Deploy a Puppet Master and Puppet agents on Amazon EC2 using Terraform
Puppet is one of the most widely used configuration management and automation systems. This blog post shows an automated solution using Terraform to deploy Puppet Open Source to AWS.
The solution provisions a Puppet Master in a highly available setup, registers multiple nodes to the Puppet Master automatically, and configures a sample r10k control repository to manage the Puppet environment. All instances are based on Amazon Linux 2.
Here is the solution architecture:
To make sure the Puppet Master is highly available and self-healing, we put the master node in an auto-scaling group (ASG) and use EFS to store the main Puppet configurations (/etc/puppetlabs). When the Puppet Master node is down, the auto-scaling group will spin up a new Puppet Master with the same configurations, and the new master will mount the EFS to get the certificates and configurations of the previous master. This way, the puppet nodes can connect to the new master automatically without regenerating certificates.
━━━━━━━━━━
Questions on the material:
a. In the Puppet on EC2 post, what service stores the main Puppet configurations?
b. Extend the Puppet on EC2 post, picking up after its final sentence.
━━━━━━━━━━
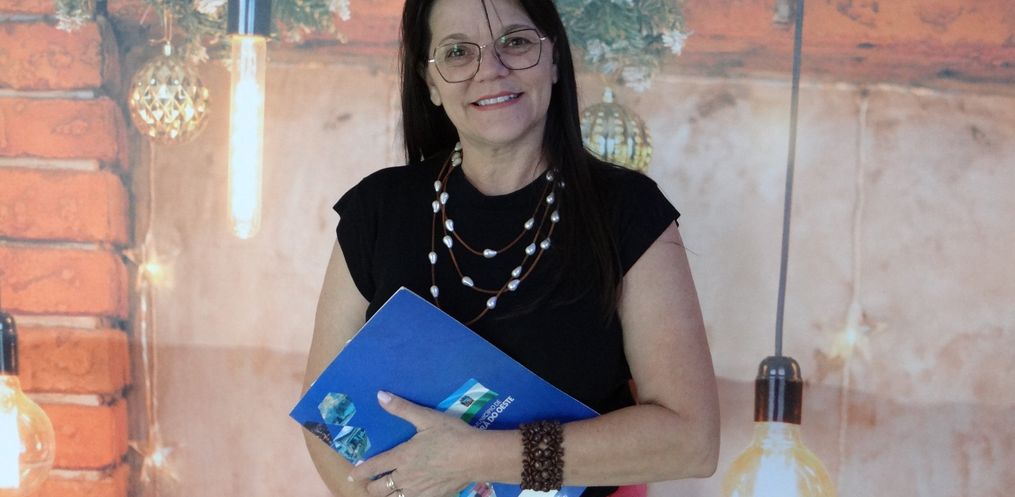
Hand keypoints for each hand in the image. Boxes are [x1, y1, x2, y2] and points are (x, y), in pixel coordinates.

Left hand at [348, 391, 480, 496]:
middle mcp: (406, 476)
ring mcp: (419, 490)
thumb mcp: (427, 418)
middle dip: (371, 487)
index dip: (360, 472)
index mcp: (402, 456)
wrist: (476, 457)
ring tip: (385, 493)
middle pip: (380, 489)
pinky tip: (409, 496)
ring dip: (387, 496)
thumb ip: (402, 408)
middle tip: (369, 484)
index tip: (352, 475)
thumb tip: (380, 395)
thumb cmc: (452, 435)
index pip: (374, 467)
━━━━━━━━━━
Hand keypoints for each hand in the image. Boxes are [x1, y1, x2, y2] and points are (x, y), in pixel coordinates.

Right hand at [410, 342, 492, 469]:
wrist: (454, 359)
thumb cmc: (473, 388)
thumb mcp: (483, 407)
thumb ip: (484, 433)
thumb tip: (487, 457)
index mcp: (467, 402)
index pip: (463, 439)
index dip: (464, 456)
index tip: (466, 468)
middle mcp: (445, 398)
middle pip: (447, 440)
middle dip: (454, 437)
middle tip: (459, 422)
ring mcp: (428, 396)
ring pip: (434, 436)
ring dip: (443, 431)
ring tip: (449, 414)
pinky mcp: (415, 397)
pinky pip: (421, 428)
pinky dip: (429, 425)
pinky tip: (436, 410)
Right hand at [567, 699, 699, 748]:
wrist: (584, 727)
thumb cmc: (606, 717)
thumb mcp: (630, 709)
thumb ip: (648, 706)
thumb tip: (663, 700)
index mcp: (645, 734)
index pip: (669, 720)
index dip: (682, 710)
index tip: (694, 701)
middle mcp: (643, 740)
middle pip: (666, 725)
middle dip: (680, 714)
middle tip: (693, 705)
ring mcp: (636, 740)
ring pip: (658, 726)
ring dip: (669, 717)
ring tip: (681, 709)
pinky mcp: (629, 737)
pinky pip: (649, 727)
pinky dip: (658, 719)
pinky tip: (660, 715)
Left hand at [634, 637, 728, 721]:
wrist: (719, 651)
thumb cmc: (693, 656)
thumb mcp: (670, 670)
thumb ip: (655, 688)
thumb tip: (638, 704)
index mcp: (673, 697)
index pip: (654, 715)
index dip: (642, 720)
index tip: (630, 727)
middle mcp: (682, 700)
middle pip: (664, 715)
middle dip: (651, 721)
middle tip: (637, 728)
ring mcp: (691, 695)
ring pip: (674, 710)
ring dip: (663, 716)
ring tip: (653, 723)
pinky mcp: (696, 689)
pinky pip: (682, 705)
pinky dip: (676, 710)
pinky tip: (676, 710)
━━━━━━━━━━
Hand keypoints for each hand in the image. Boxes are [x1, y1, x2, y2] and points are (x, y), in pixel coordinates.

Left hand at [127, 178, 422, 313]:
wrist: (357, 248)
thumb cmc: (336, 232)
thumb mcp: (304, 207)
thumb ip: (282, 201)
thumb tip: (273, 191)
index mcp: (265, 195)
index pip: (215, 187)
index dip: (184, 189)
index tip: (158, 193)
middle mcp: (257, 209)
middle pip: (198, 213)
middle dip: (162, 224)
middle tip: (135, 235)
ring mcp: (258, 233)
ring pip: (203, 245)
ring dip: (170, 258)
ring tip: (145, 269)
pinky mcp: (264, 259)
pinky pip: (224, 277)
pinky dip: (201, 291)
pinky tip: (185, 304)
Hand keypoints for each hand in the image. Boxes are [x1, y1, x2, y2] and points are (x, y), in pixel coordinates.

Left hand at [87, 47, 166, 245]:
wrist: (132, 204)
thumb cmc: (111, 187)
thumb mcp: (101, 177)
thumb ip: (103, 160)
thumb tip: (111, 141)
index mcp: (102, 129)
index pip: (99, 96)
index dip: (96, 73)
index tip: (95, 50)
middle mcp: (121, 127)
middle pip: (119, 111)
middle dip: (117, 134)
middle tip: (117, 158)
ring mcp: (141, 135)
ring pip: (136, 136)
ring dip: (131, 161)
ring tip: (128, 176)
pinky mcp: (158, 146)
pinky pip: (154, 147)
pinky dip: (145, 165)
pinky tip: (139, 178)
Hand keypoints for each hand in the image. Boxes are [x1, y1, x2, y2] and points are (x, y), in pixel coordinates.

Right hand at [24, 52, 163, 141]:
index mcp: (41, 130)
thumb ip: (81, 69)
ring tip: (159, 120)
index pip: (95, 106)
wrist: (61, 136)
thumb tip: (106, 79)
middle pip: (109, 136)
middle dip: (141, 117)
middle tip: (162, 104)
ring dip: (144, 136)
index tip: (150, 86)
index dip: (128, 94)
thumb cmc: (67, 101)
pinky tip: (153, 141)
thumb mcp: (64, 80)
━━━━━━━━━━
Responses to the exercise:
a. EFS, which holds the /etc/puppetlabs configurations.

b.
Puppet nodes use the master hostname to locate the master instance. To make sure the Puppet nodes can resolve the master hostname, the solution also provisions a record set for the Puppet Master instance in a Route 53 private zone. This record set maps the Puppet Master hostname to its private IP address. The solution also updates the record set with the new IP address after the master node is recovered.
Implementation Details
Now, let’s talk about the detailed implementation and some key considerations of this solution.
Puppet Master
Amazon Linux 2 is a good fit for the Puppet Master since it has the systemd support (amazon Linux v1 doesn’t support systemd) required to bootstrap Puppet. Plus, it comes with many AWS tools (including the AWS CLI), which helps reduce the execution time of the EC2 user data. Here are the steps to set up the Puppet Master node (all these steps are automated using user data on the Puppet Master instance):
1. Mount the EFS Volume to the master node
Mount an EFS volume to the directory /etc/puppetlabs which will be used to store puppet certificates and configurations.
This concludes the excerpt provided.